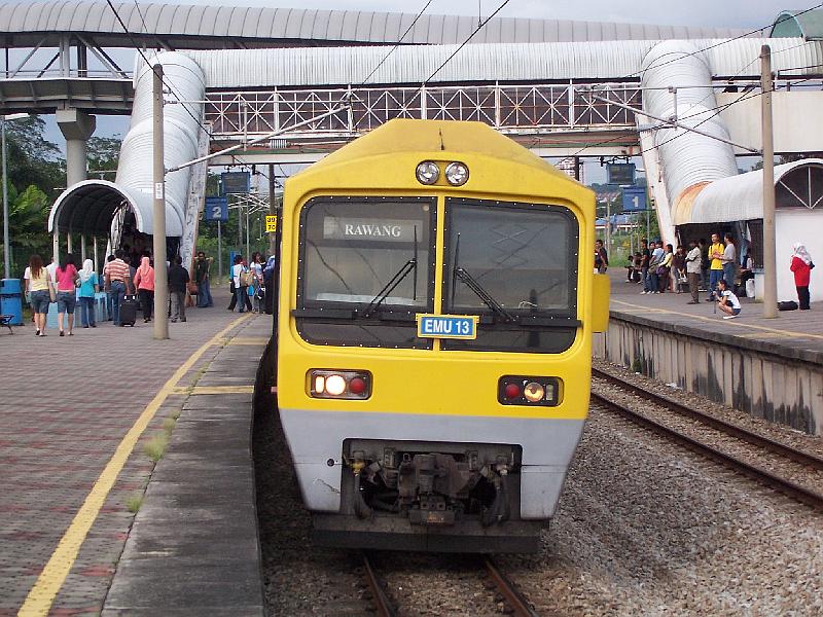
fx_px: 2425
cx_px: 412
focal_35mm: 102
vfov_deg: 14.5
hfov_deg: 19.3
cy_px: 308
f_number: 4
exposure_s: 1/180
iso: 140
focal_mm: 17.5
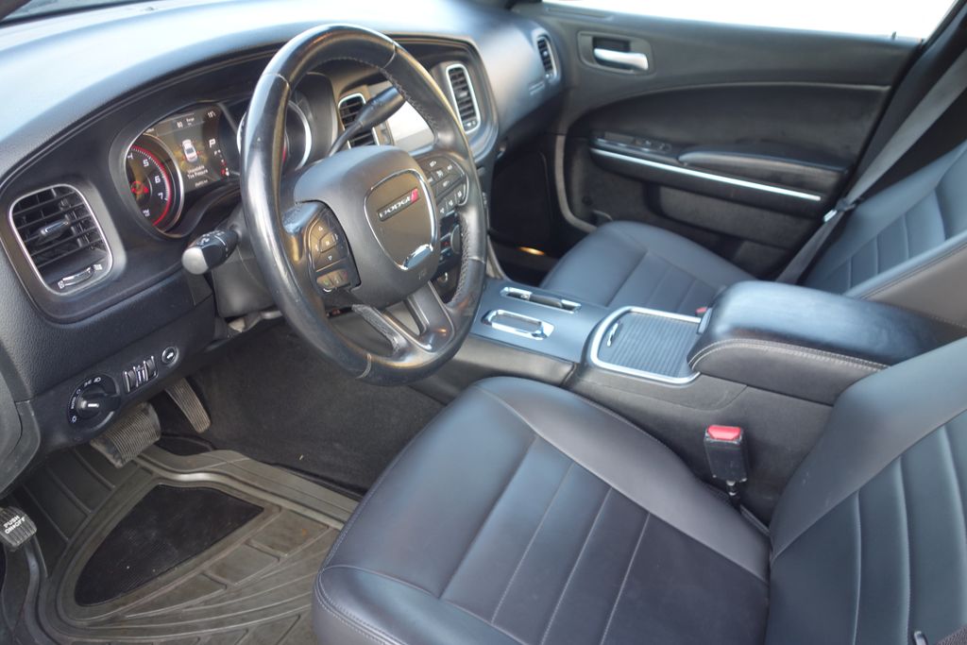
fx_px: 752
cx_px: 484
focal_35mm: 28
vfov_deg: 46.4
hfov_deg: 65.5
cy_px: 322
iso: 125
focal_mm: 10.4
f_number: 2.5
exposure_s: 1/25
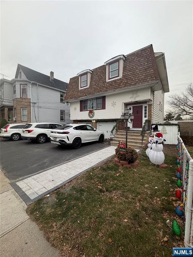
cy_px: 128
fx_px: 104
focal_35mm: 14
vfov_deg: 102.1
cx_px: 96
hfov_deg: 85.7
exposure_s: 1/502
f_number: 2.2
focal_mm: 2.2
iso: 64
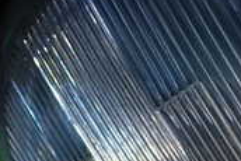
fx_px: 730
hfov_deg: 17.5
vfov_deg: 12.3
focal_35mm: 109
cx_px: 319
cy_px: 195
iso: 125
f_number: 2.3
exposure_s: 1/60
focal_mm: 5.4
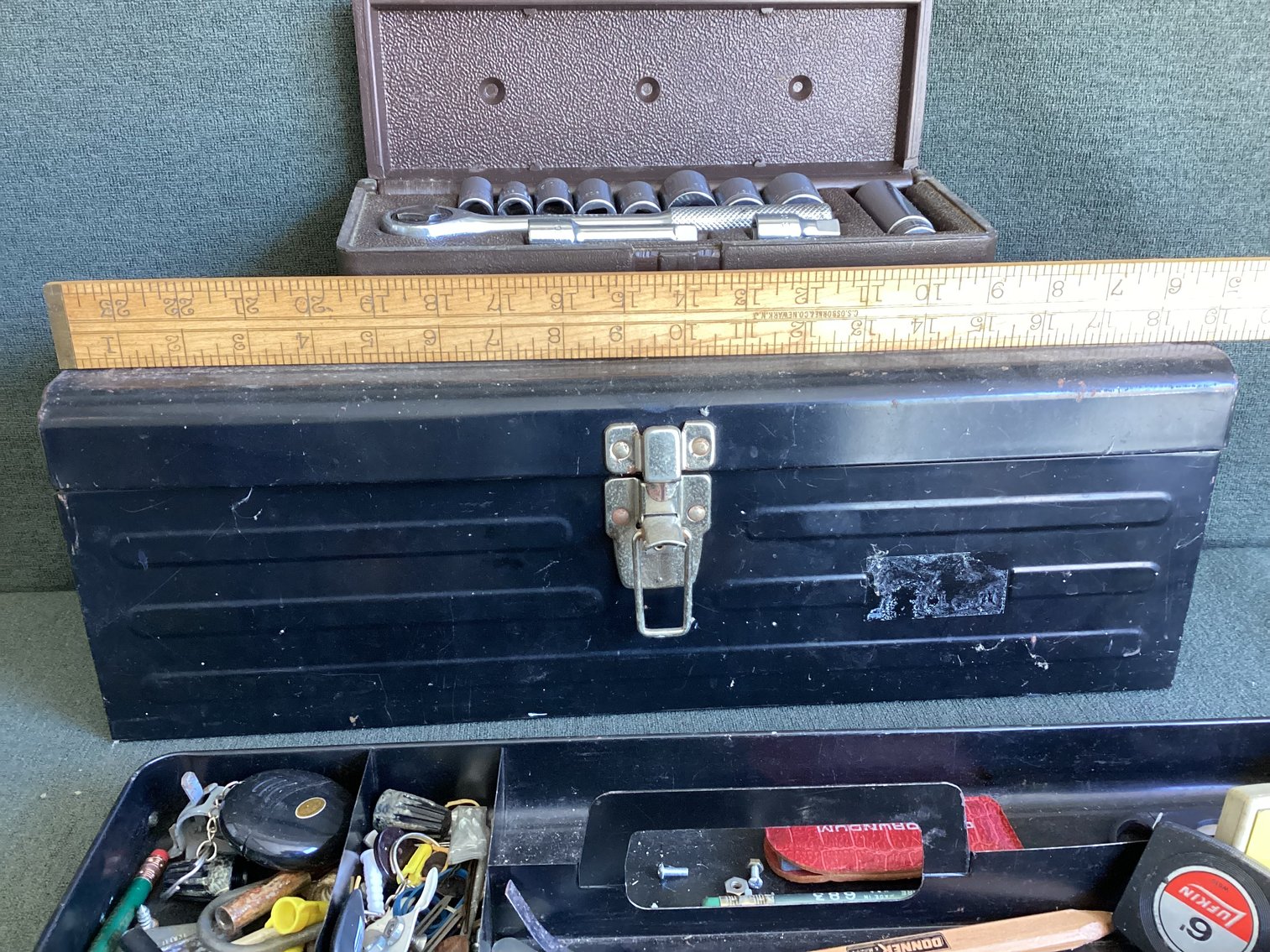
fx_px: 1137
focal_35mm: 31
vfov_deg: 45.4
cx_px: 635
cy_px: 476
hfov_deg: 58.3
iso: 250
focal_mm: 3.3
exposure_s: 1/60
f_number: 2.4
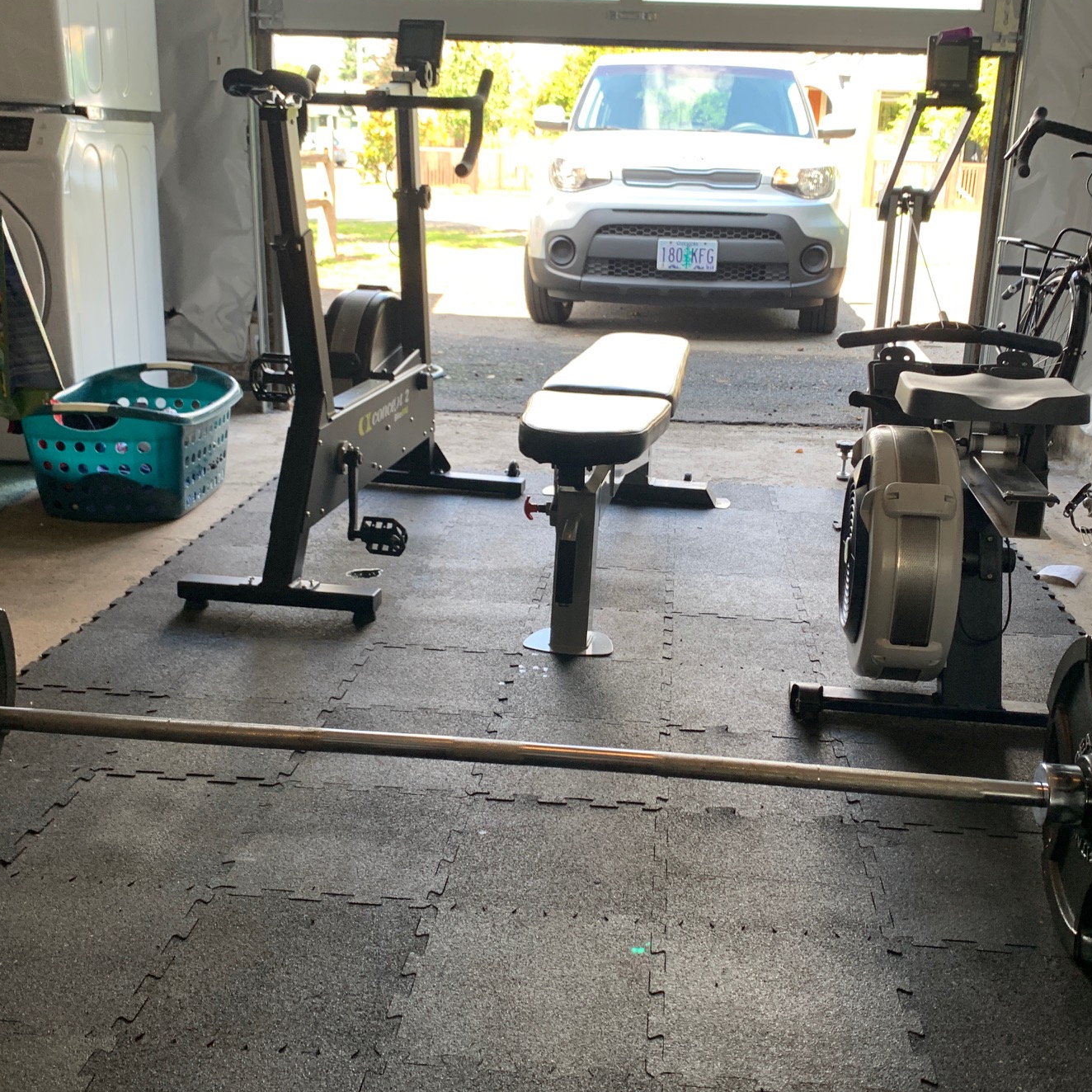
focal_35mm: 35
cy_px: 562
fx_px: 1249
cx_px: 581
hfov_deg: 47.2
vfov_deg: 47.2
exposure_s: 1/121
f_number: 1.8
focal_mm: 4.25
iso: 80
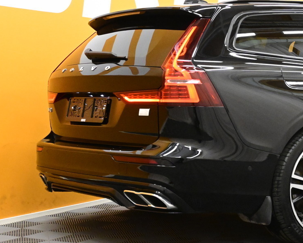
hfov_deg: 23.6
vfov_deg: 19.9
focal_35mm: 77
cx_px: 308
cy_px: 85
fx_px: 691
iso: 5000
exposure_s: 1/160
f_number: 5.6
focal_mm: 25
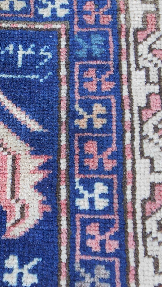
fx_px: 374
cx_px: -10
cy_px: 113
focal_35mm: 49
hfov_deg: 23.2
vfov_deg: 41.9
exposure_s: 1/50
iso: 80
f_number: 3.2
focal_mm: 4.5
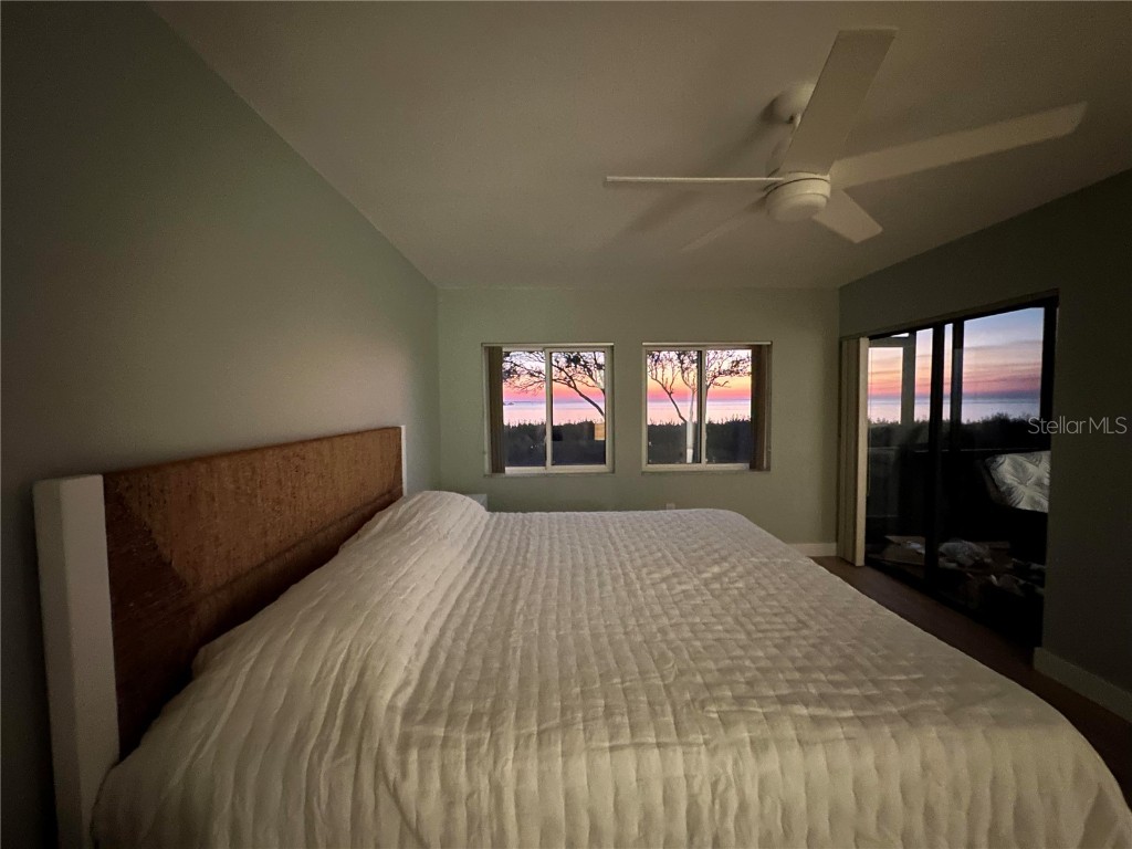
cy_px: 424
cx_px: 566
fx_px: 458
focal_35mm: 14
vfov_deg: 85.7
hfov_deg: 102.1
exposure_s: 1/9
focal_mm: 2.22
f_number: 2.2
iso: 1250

··········

> [Exercise aim]: Down to the last line, reproduce the material above exactly; skip its images.

> [Result of the exercise]:
fx_px: 2425
cx_px: 412
focal_35mm: 102
vfov_deg: 14.5
hfov_deg: 19.3
cy_px: 308
f_number: 4
exposure_s: 1/180
iso: 140
focal_mm: 17.5
fx_px: 752
cx_px: 484
focal_35mm: 28
vfov_deg: 46.4
hfov_deg: 65.5
cy_px: 322
iso: 125
focal_mm: 10.4
f_number: 2.5
exposure_s: 1/25
cy_px: 128
fx_px: 104
focal_35mm: 14
vfov_deg: 102.1
cx_px: 96
hfov_deg: 85.7
exposure_s: 1/502
f_number: 2.2
focal_mm: 2.2
iso: 64
fx_px: 730
hfov_deg: 17.5
vfov_deg: 12.3
focal_35mm: 109
cx_px: 319
cy_px: 195
iso: 125
f_number: 2.3
exposure_s: 1/60
focal_mm: 5.4
fx_px: 1137
focal_35mm: 31
vfov_deg: 45.4
cx_px: 635
cy_px: 476
hfov_deg: 58.3
iso: 250
focal_mm: 3.3
exposure_s: 1/60
f_number: 2.4
focal_35mm: 35
cy_px: 562
fx_px: 1249
cx_px: 581
hfov_deg: 47.2
vfov_deg: 47.2
exposure_s: 1/121
f_number: 1.8
focal_mm: 4.25
iso: 80
hfov_deg: 23.6
vfov_deg: 19.9
focal_35mm: 77
cx_px: 308
cy_px: 85
fx_px: 691
iso: 5000
exposure_s: 1/160
f_number: 5.6
focal_mm: 25
fx_px: 374
cx_px: -10
cy_px: 113
focal_35mm: 49
hfov_deg: 23.2
vfov_deg: 41.9
exposure_s: 1/50
iso: 80
f_number: 3.2
focal_mm: 4.5
cy_px: 424
cx_px: 566
fx_px: 458
focal_35mm: 14
vfov_deg: 85.7
hfov_deg: 102.1
exposure_s: 1/9
focal_mm: 2.22
f_number: 2.2
iso: 1250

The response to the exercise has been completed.